* **Page excerpt**:
+ + +
Integer. Integer numbers like 42,
0, -7.
Bool. true or false
(lowercase). In arithmetic contexts, false is promoted to
zero and true to one, permitting expressions such as
true + true, 3 * false, and
sum(mask) to count true entries. Conditional and logical
constructs (ifelse, land, lor,
lnot, lxor) strictly require boolean
arguments; zero and one are not implicitly converted to booleans.
Complex. A complex number. Constructed via
complex(re, im) or via arithmetic with the imaginary unit
im:
z1 = complex(3.0, 2.0)
z2 = 3.0 + 2.0 * im # equivalent
phase = cis(3 * pi / 4) # unit-modulus complex from angleWhen a real and a complex value meet in arithmetic, the real is promoted to complex with zero imaginary part.
Scalar value categories and sets. FlatPPL
distinguishes boolean, integer, real, and complex scalar values
operationally. In particular, conditionals and logical operators require
boolean values. However, the predefined value sets satisfy the canonical
inclusions booleans ⊂
integers ⊂
reals, and there is a canonical embedding of
reals into complexes. Arithmetic may use these
canonical embeddings implicitly where specified by the language.
3.2 Predefined constants #
| Name | Type | Description |
|---|---|---|
true, false |
Bool | Boolean constants |
inf |
Real | Positive infinity (+∞). Used in
interval, extlinspace,
truncate |
pi |
Real | The mathematical constant π ≈ 3.14159… |
im |
Complex | The imaginary unit i
(i2 = −1).
Equivalent to complex(0.0, 1.0) |
reals |
Set | The real numbers, with ±∞ admitted
(see note below). Default support for Lebesgue |
posreals |
Set | The positive reals including +∞: (0, +∞] |
nonnegreals |
Set | The non-negative reals including +∞: [0, +∞] |
unitinterval |
Set | The unit interval [0, 1] |
posintegers |
Set | The positive integers {1, 2, 3, …} |
nonnegintegers |
Set | The non-negative integers {0, 1, 2, …} |
integers |
Set | The set of all integers (ℤ).
Default support for Counting |
booleans |
Set | The set {false, true} |
complexes |
Set | The set of all complex numbers (ℂ) |
anything |
Set | Generic placeholder set for untyped interfaces (see sets) |
Note on infinities. posreals,
nonnegreals, and reals admit inf
(and, for reals, -inf) as legal values.
Strictly speaking, these are subsets of the extended reals $\overline{\mathbb{R}} = \mathbb{R} \cup \{-\infty,
+\infty\}$, not of ℝ. This is a
deliberate choice for compatibility with common numerical and
statistical libraries. When FlatPPL refers to
Lebesgue(support = reals), the reference measure is the
ordinary Lebesgue measure on the finite-real part; the points ±∞ carry zero Lebesgue mass. Arithmetic on
infinities follows IEEE 754 conventions.
+ + +
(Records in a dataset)

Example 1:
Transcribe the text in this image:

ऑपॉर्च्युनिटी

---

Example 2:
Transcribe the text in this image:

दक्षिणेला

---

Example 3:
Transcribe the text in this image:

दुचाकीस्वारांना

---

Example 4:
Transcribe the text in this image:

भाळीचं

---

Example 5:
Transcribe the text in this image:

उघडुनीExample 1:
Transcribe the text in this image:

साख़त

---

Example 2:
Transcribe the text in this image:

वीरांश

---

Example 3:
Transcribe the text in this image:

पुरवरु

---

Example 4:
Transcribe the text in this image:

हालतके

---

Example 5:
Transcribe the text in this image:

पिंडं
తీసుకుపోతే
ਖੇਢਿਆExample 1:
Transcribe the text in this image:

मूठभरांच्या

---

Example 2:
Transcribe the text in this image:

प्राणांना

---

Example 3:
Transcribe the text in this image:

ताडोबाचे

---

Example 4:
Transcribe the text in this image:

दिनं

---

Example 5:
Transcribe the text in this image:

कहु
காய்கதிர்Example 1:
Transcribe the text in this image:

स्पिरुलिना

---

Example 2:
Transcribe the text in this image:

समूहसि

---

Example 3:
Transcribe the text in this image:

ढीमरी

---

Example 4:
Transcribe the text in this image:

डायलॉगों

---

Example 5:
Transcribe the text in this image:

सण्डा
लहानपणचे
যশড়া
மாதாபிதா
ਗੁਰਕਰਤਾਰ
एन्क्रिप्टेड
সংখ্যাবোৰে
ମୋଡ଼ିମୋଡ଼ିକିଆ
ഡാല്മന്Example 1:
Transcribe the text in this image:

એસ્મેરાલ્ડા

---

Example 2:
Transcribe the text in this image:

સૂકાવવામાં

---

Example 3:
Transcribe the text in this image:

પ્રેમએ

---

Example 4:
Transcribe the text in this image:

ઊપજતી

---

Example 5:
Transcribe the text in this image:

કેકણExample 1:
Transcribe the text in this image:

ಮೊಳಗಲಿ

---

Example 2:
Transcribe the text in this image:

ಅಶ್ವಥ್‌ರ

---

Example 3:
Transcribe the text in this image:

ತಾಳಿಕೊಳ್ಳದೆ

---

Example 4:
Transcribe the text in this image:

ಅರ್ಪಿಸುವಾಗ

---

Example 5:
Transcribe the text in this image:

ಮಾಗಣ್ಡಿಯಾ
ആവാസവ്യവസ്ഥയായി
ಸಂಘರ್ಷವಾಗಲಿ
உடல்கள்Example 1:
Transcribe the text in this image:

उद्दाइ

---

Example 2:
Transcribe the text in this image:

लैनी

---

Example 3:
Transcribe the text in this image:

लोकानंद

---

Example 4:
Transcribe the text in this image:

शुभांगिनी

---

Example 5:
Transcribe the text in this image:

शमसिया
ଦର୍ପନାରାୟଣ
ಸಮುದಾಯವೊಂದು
+ + +
* **Directives**:
**1)** Using the FlatPPL excerpt, decide whether each statement agrees with it: (a) the values zero and one may be passed to ifelse in place of booleans; (b) posreals admits inf as a legal value; (c) the points ±∞ carry positive Lebesgue mass. Answer yes or no for each and quote the words of the excerpt that decide it.
**2)** Write the next part of the FlatPPL excerpt, starting after its final sentence.

* **Task results**:
**1)**
(a) No: "zero and one are not implicitly converted to booleans."
(b) Yes: "posreals, nonnegreals, and reals admit inf"
(c) No: "the points ±∞ carry zero Lebesgue mass."

**2)**
The selector all and the hole token _ are
syntactic elements, not value constants; they are documented in calling conventions and anonymous
functions.
3.3 Arrays #
Arrays are fixed-size, ordered, n-dimensional collections of scalar values (real, integer, boolean and complex values) or arrays.
Literal one-dimensional arrays are denoted as
[1.0, 2.0, 3.0] and may contain arbitrary valid FlatPPL
expressions that evaluate to allowed element types
(e.g. [a, b, 2 * c]).
One-dimensional arrays of scalars act as vectors for linear algebra
(see built-in functions). Vectors of
vectors are not interpreted as matrices implicitly, but can be turned
into matrices explicitly using rowstack or
colstack (see array
operations).
FlatPPL supports standard linear algebra operations (addition, multiplication) on scalars, vectors, and matrices.
3.4 Records #
Records comprise ordered named fields, written as
record(name1=val1, name2=val2, ...). Field values may be
scalars or arrays, but not records. Field access uses dot syntax:
r.name1 (lowers to get(r, "name1")). Field
order is part of the record’s identity: record(a=1, b=2)
and record(b=2, a=1) are distinct values. This is
significant for alignment with parameter spaces and for deterministic
serialization. Fields are accessed by name, not by position —
get(r, i) is not supported to avoid ambiguity with row
indexing on tables.
3.5 Presets #
Presets are records tagged as suitable parameter or input values. Presets are advisory and not tied to a particular function, kernel, or likelihood. It is up to users and tooling to pair presets with compatible interfaces and decide how to use them, for example as reference points, starting values for optimizers, or similar.
Presets are written preset(name1=val1, name2=val2, ...).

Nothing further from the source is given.